#### WORK ORDER
Could you write out the part of the Scotland travel account that opens with the words containing "Melrose Abbey sits" and closes with "Saw more sheep.", substituting "sunshine" for "sunlight"?

#### EXTRACT
______

Melrose Abbey sits very close to town, but it still offers some solitude and reflection among its stately ruins. It was originally founded in the 12th century by monks and it is believed that Robert The Bruce’s heart was buried here in 1331. The stunning beauty of this abbey was accentuated by the sunlight we were lucky enough to have on our visit. 

As we continued to drive through one charming village and amazing views, one after the other, Helen asked me to put in a CD of the Celtic artist Duncan Chisolm and it only added to the beauty of the area. We drove through rain showers, then the sun came out. Saw more sheep. 

The afternoon tea was at a lovely country house hotel called Cringletie House outside the village of Peebles. It’s a traditional Scottish Baronial mansion and Helen visits and brings tours here quite often. 

We were led into a warm sitting room with comfortable chairs and small tables, stunning views and a fire place. I decided on the Lapsang souchong tea. While we waited, it gave us an opportunity to get to know Helen better and vice versa. We will be spending a lot of time together this next week, starting on Thursday. 

Tea was served, along with some very tasty sandwiches, muffins, cookies and scones, and some fruit shots, lemon tarts, chocolate cake and mini macaroons. Everything was delicious! 

SURPRISE #3: While we were enjoying the tea and goodies, rain moved in again…then it actually started sleeting, then the sun came out again….then someone noticed a huge rainbow right outside the front window to my right. Amazing, the unexpected surprises we’ve had today and also the rain always seemed to stop when we were outside, but rained while we were in the car or inside. Then…this rainbow shows up. I think we had a weather angel watching over us today in Scotland, and I’m pretty sure it was my sister Dori. I haven’t allowed myself to think too deeply about her while on this trip yet, but this rainbow touched me very much and it brought tears to my eyes. I think those breaks in the weather and that beautiful rainbow was Dori’s way of letting me know it’s okay to have a wonderful time in Scotland this year and that she’s with us. 

The entire experience at Cringletie was fabulous. I’m going to have to start coming up with more adjectives to describe things! It was so special of Helen to arrange this for me. The setting, the view and the company were all I could have hoped for, I love sheep.

______

#### STORED DATA
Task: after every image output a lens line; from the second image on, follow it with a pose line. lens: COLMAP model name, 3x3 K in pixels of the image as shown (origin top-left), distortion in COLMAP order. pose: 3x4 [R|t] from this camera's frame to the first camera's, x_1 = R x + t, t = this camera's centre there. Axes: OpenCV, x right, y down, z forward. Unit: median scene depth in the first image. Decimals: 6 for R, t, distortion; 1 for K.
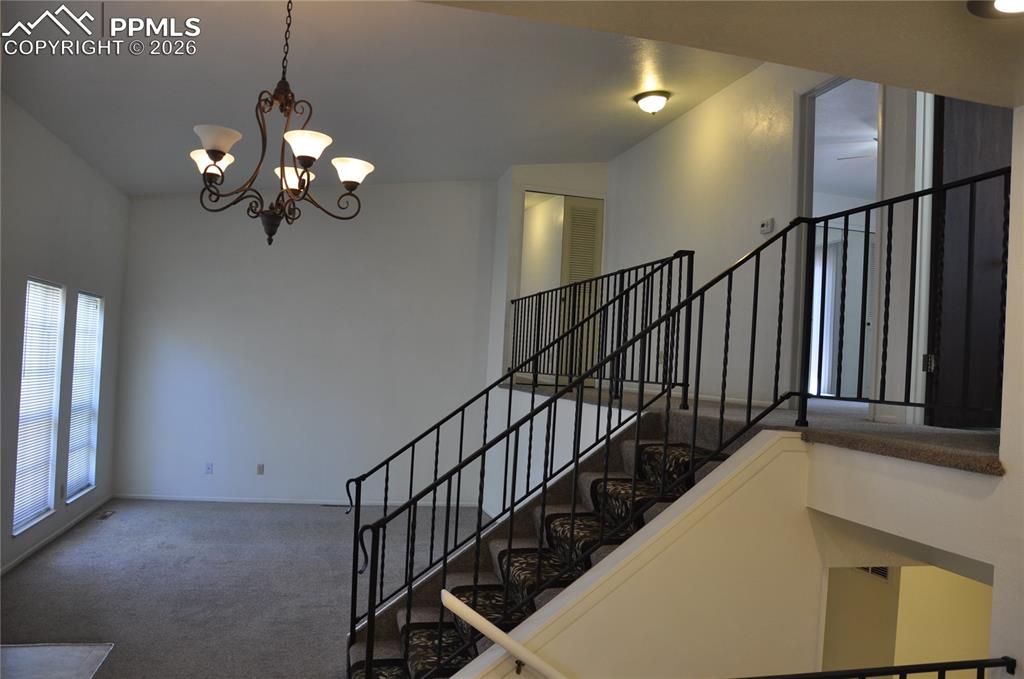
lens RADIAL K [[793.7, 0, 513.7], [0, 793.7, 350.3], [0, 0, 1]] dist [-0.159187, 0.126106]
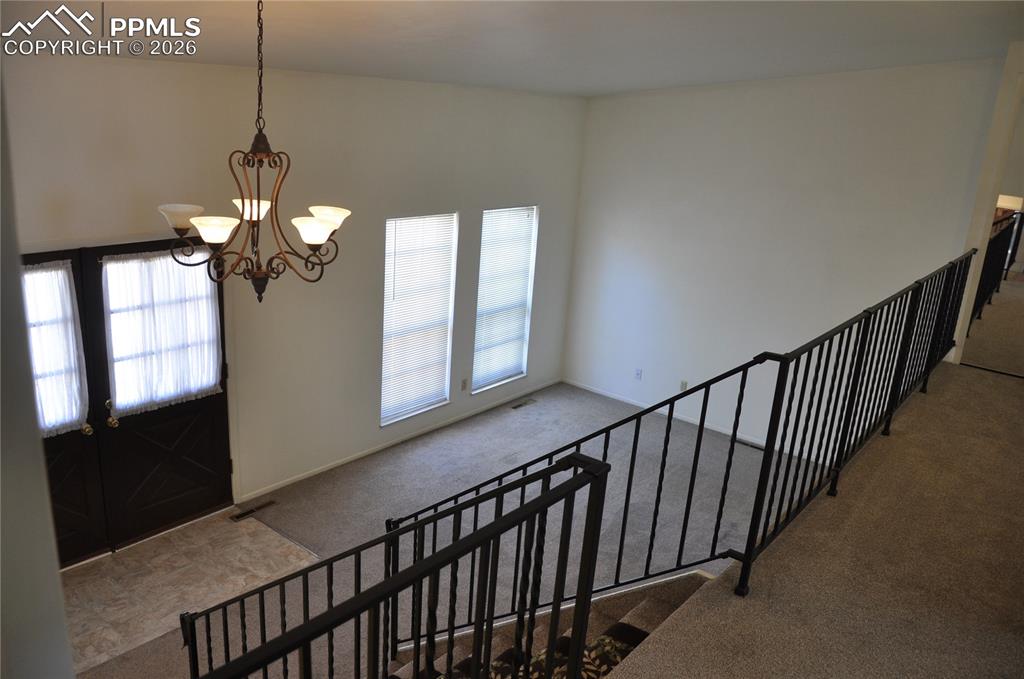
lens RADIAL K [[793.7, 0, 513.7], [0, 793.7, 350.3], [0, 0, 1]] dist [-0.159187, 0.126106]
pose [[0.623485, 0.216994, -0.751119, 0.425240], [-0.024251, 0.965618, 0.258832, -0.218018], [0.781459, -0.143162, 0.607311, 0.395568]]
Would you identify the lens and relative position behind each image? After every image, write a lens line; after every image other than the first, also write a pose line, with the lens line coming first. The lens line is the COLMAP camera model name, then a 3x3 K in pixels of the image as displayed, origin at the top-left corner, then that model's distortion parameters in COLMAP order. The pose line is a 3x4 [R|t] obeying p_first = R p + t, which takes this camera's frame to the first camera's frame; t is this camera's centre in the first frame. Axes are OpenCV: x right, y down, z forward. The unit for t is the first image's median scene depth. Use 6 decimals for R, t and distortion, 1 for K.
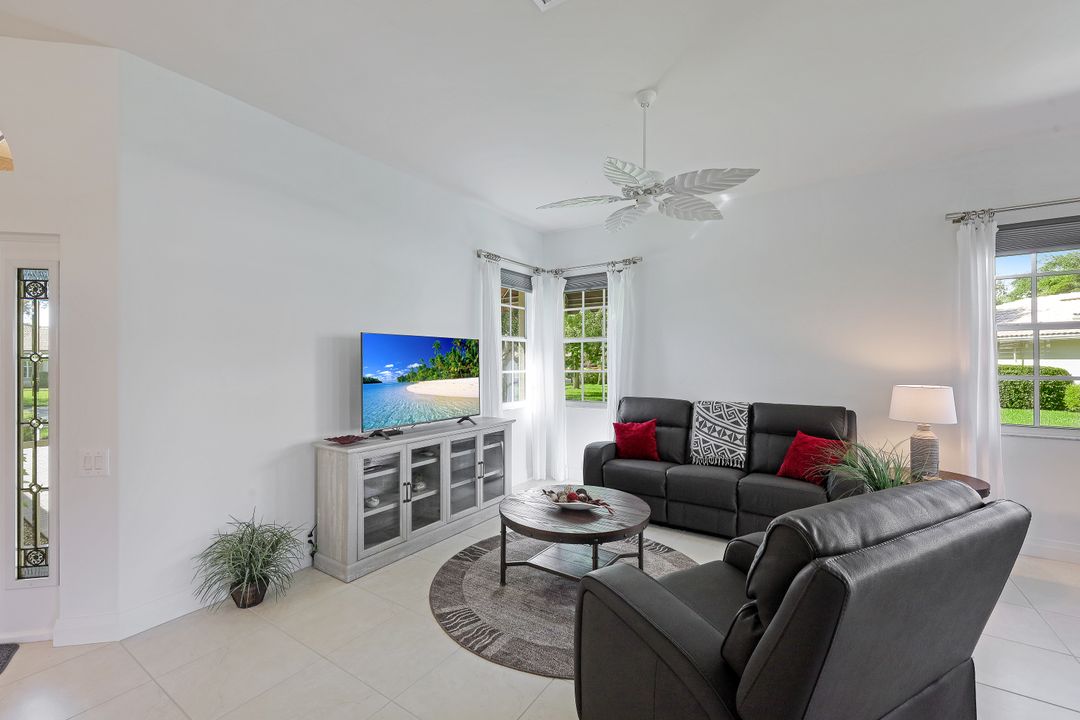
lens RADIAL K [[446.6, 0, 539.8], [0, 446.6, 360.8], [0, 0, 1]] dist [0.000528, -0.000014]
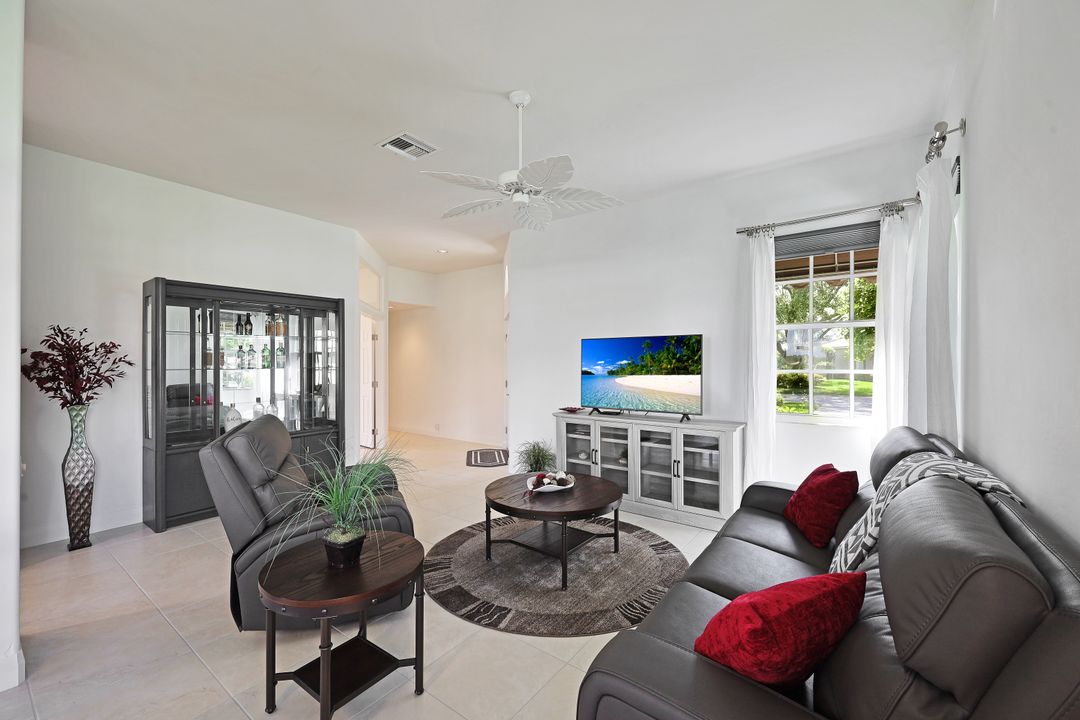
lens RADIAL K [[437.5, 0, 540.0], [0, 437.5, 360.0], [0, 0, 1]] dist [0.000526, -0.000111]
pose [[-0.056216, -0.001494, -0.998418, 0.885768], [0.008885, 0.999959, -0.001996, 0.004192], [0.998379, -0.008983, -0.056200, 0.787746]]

______

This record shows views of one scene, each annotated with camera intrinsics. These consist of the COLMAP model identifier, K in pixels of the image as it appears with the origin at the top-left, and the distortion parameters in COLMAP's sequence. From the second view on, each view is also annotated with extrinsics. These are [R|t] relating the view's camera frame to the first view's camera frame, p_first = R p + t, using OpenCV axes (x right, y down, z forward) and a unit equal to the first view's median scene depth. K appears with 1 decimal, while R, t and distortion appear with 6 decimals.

______

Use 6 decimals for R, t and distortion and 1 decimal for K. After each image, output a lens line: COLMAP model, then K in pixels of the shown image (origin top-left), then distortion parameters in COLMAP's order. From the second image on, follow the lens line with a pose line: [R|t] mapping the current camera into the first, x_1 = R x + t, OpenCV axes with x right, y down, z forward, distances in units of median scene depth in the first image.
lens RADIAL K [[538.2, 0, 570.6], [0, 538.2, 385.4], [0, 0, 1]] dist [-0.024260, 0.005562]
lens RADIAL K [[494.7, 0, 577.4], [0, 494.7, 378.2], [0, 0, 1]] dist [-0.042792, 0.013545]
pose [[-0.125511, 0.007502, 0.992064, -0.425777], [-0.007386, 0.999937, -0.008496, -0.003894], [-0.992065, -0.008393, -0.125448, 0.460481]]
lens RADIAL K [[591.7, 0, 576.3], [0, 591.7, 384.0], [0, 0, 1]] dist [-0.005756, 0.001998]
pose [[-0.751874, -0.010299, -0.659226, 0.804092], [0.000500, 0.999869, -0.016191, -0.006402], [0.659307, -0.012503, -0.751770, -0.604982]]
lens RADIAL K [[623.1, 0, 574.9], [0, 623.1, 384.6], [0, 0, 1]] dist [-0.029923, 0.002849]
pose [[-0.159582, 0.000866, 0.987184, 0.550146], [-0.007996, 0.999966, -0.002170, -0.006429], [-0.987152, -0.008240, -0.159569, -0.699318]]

______

#### FINISHED TASK
Melrose Abbey sits very close to town, but it still offers some solitude and reflection among its stately ruins. It was originally founded in the 12th century by monks and it is believed that Robert The Bruce’s heart was buried here in 1331. The stunning beauty of this abbey was accentuated by the sunshine we were lucky enough to have on our visit. 

As we continued to drive through one charming village and amazing views, one after the other, Helen asked me to put in a CD of the Celtic artist Duncan Chisolm and it only added to the beauty of the area. We drove through rain showers, then the sun came out. Saw more sheep.